= Foster Neville Woodward =

British chemist (1905–1985)

Foster Neville Woodward FRSE FRIC (1905–1985) was a 20th-century British chemist involved in the creation of chemical weapons in the Second World War.

==Life==
He was born on 2 May 1905 the son of Foster Woodward. He studied chemistry at the University of London.

In 1930 he joined the Sutton Oak Chemical Defence Research Establishment on Reginald Road in St Helens, Merseyside. This establishment was Britain's primary poison gas manufacturer, making large quantities of mustard gas. The 20-acre site was impossible to hide, and despite attempts at secrecy the plant was known as the "Poison Gas Works" or the "Magnum" (its former name). It had transformed from the Magnum Steelworks to the United Kingdom Chemical Products Company in 1915, and had first begun work on chemical weapons. A loophole in the wording of the Third Geneva Convention in 1925 (relating to chemical weapons) allowed countries to produce such products for research or defence purposes. The company was therefore named to cover this pretence.

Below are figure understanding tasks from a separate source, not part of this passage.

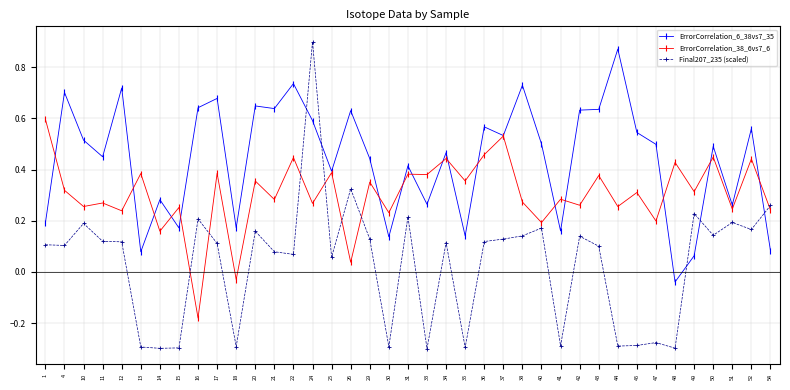

List the series in order of their overall mean, highest first.

ErrorCorrelation_6_38vs7_35, ErrorCorrelation_38_6vs7_6, Final207_235 (scaled)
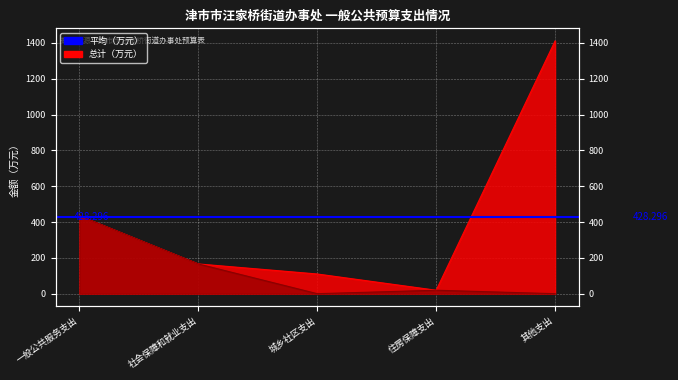

Is the value of 总计 at 城乡社区支出 greater than the value of 基本支出合计 at 一般公共服务支出?

No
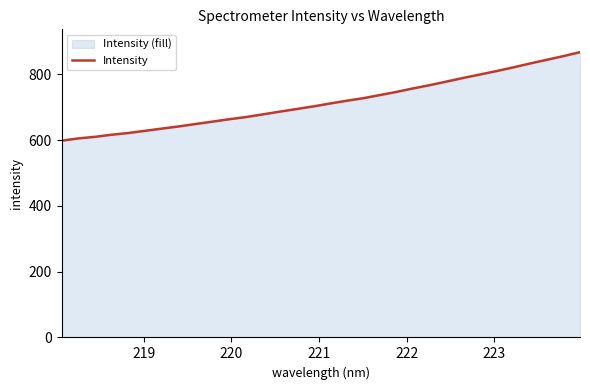

True or false: there are more than 1 points higher than both neighbors.

False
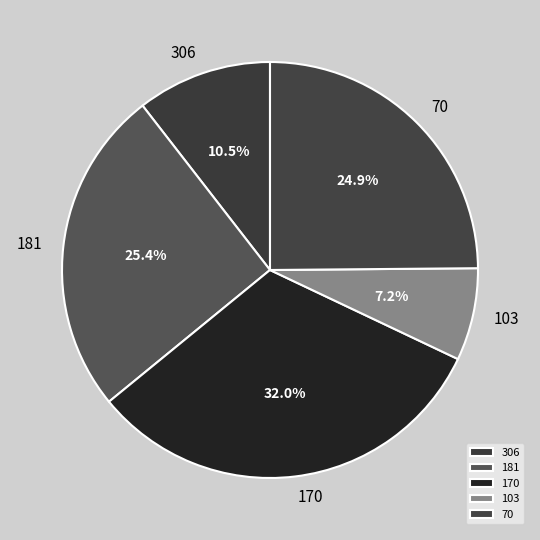

To the nearest percent, what is the average slice percentage?

20%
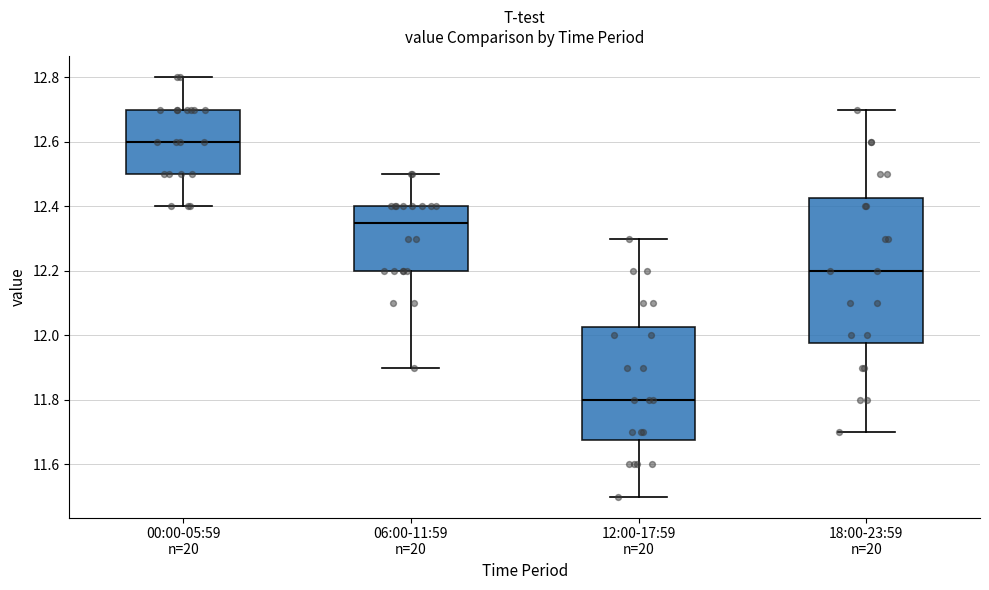

Comparing the boxes themselves (not the whiskers), which one is the tallest?

18:00-23:59 n=20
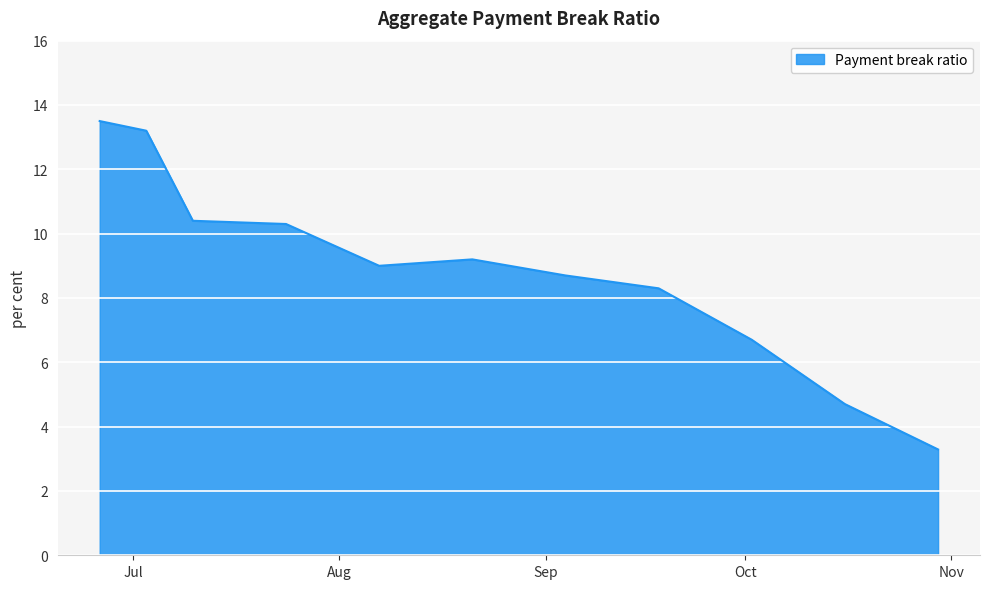

What is the minimum value shown in the chart?

3.3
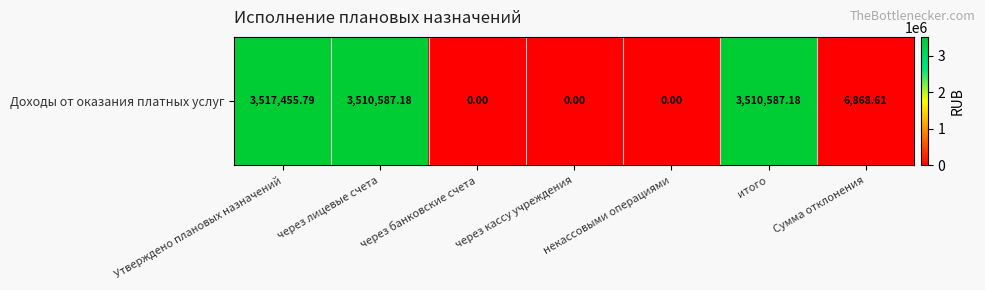

Reading right to left, transcribe all the data shown in this chart.

Сумма отклонения=6868.6	итого=3510587.2	некассовыми операциями=0.0	через кассу учреждения=0.0	через банковские счета=0.0	через лицевые счета=3510587.2	Утверждено плановых назначений=3517455.8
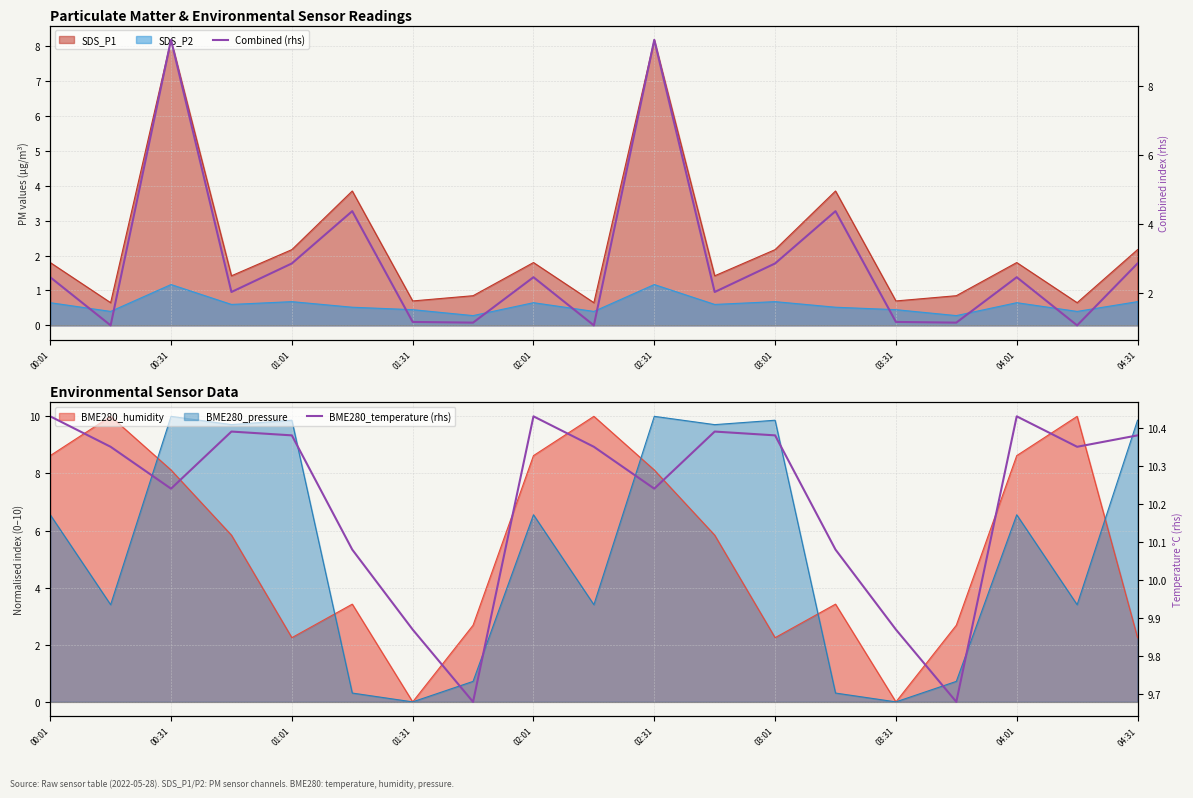

The value of BME280_temperature (rhs) at 00:31 is 17.4. True or false?

False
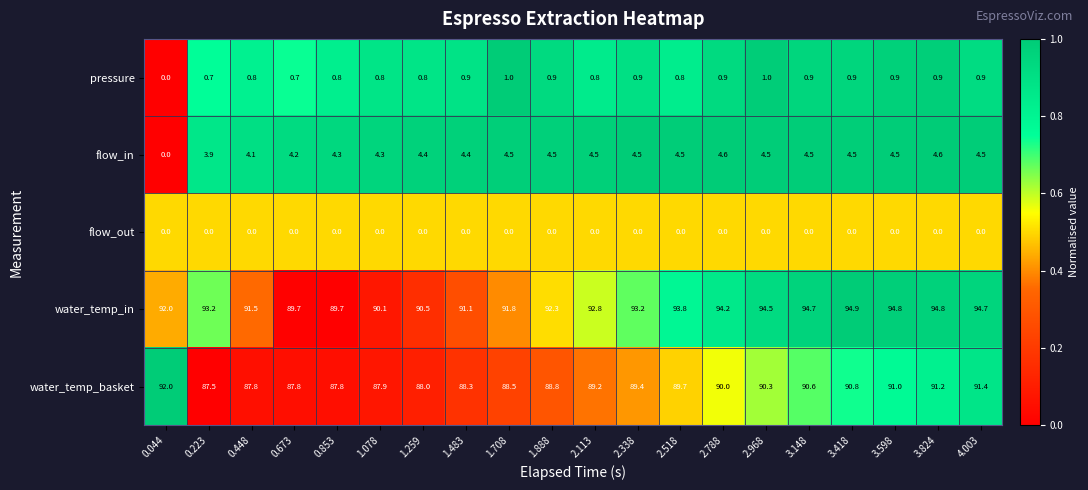

Which series has the largest range (max minus min)?

water_temp_in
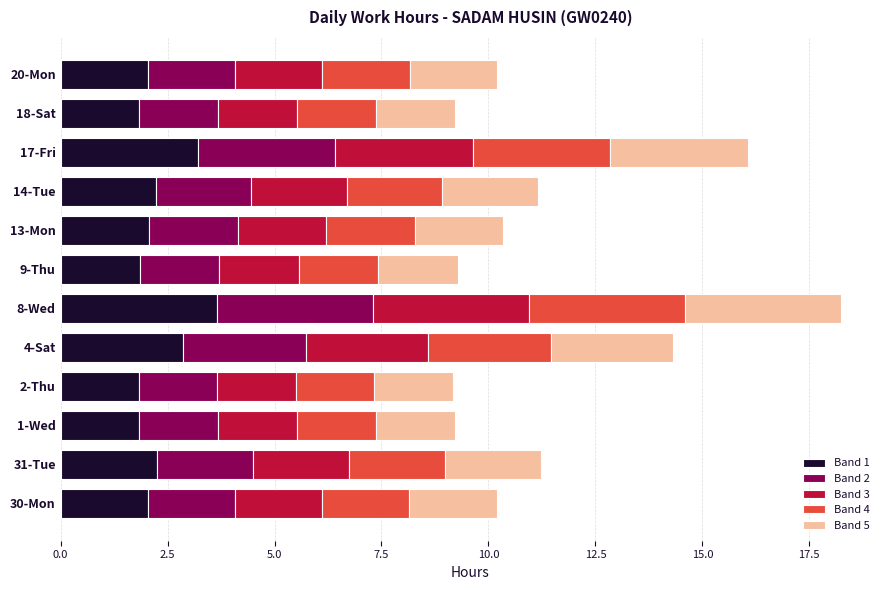

What is the maximum value for Band 1?

3.6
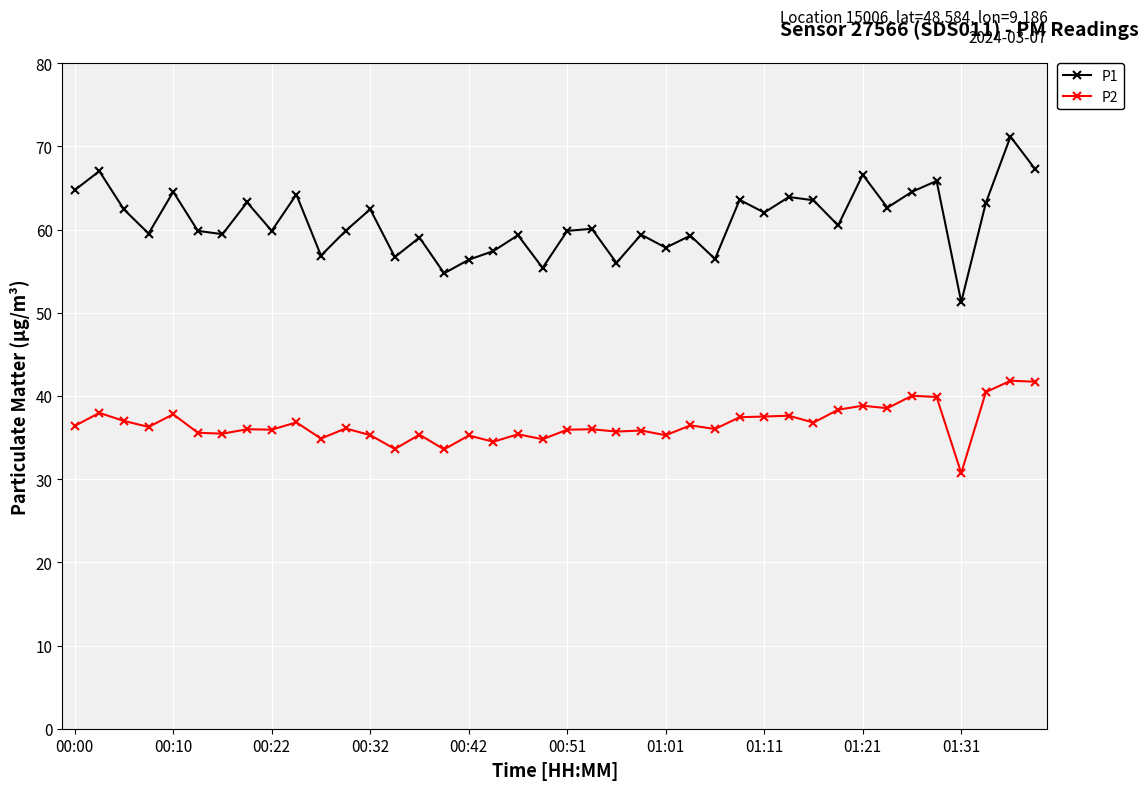

Which series has the widest spread of values?

P1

He created a variant of mustard gas calle "HT" or "Runcol". In 1932 he left and was replaced by Prof Robinson. He returned in 1937 as head of research. At the outbreak of war in 1939 they were placed under the control of the Ministry of Supply, under the control of Leslie Hore-Belisha. In 1940 most poison gas production was relocated to Rhydymwyn in North Wales, but Sutton Oak continued as the primary research establishment. A programme of expansion and modernisation began. Prof James B. Conant visited the facility in 1942, to offer American advice. A continuing high accident rate at the facility was blamed on individuals not following safety procedures, but underlying safety protocol was clearly poor in terms of minimising health risk to workers.

Research includes creation of the deadly German poisons, sarin (GB) and ethyl sarin (GE), which always required a doctor present whilst handling. Creating around 50 kg of these toxins per week, production clearly exceeded the needs of pure research, but it is unclear why such high amounts were created.

In 1949 he was elected a Fellow of the Royal Society of Edinburgh. His proposers were Sir Edmund Hirst, Edmund Percival, William Murdoch Cumming and Sir Patrick Ramsay Laird.

In 1949 Woodward saw the relocation of most of the Sutton Oak nerve agent process to Nancekuke airfield near Redruth in Cornwall.

In 1956 he was created a Commander of the Order of the British Empire (CBE).

From 1956 to 1971 he was director of the Arthur D. Little Research Institute in Inveresk, east of Edinburgh. He was also chairman of Biotech Consulting Ltd.

He died on 3 May 1985, the day after his 80th birthday.

==Publications==

- Memoirs of a Peripatetic Technologist (1985)
- Structure of Industrial Research Associations (1965)

==Family==

In 1932 he married Elizabeth Holme Siddall.